WHAT THE TASK REQUIRES: Please reproduce the whole listing below word for word, omitting the pictures.

INPUT Block Start

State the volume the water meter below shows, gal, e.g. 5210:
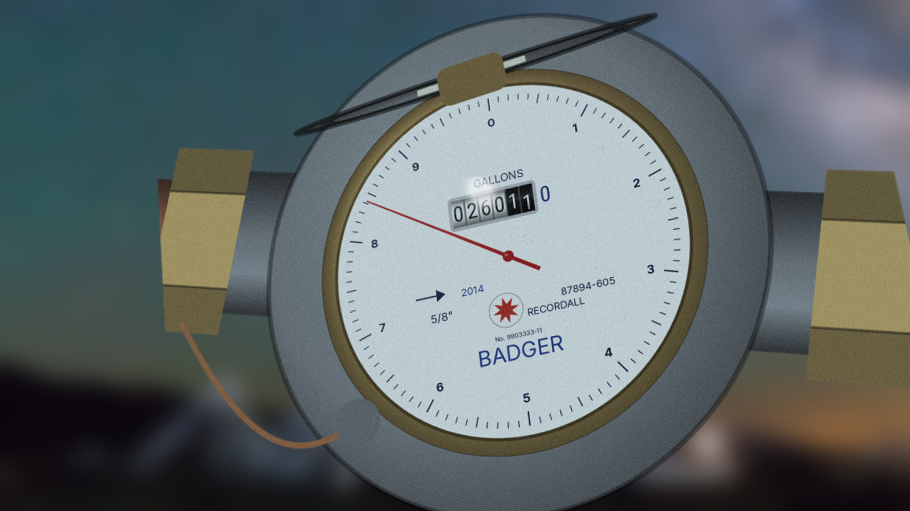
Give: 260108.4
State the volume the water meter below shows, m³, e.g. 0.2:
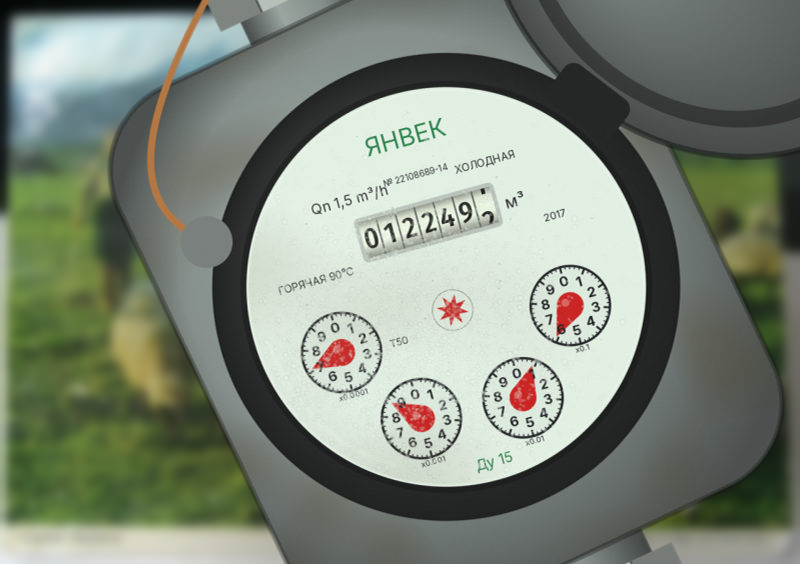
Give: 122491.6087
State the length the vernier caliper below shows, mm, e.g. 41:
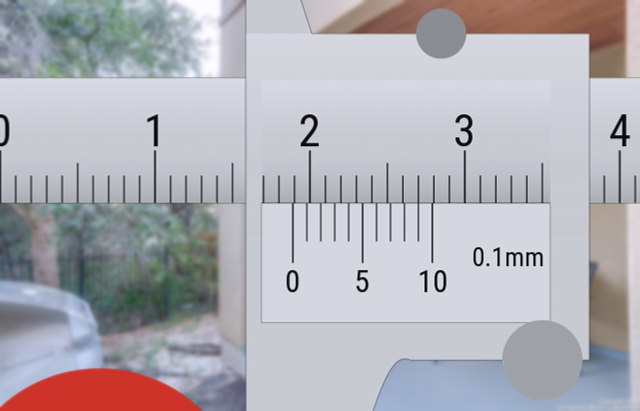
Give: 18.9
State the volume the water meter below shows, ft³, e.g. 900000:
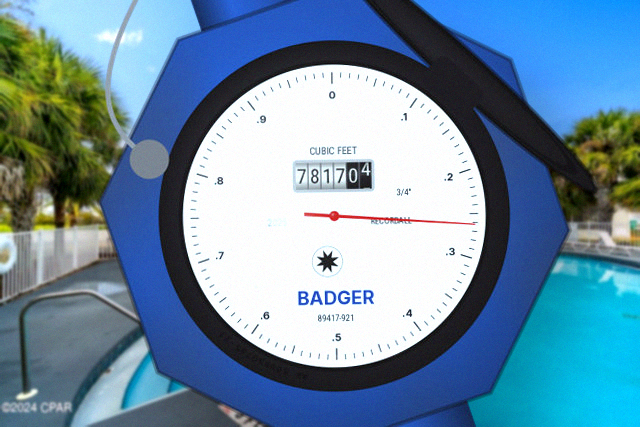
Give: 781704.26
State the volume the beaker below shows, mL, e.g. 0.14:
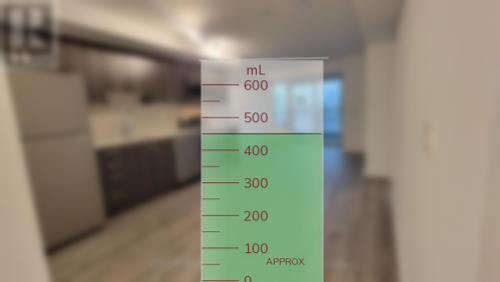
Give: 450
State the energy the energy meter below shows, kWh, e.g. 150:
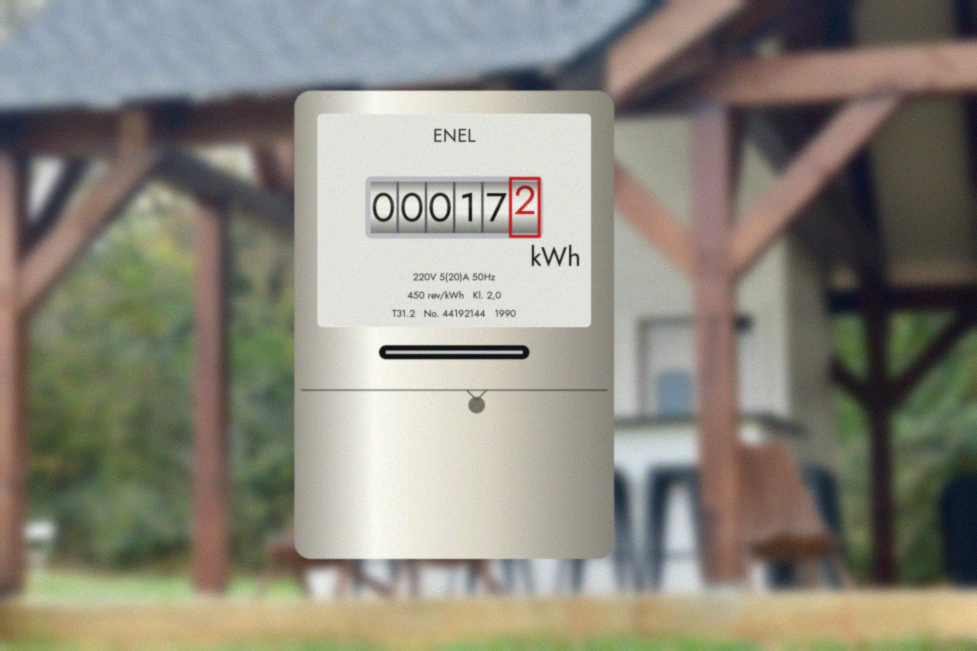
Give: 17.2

INPUT Block End

OUTPUT OF THE TASK:
State the volume the water meter below shows, gal, e.g. 5210:
Give: 260108.4
State the volume the water meter below shows, m³, e.g. 0.2:
Give: 122491.6087
State the length the vernier caliper below shows, mm, e.g. 41:
Give: 18.9
State the volume the water meter below shows, ft³, e.g. 900000:
Give: 781704.26
State the volume the beaker below shows, mL, e.g. 0.14:
Give: 450
State the energy the energy meter below shows, kWh, e.g. 150:
Give: 17.2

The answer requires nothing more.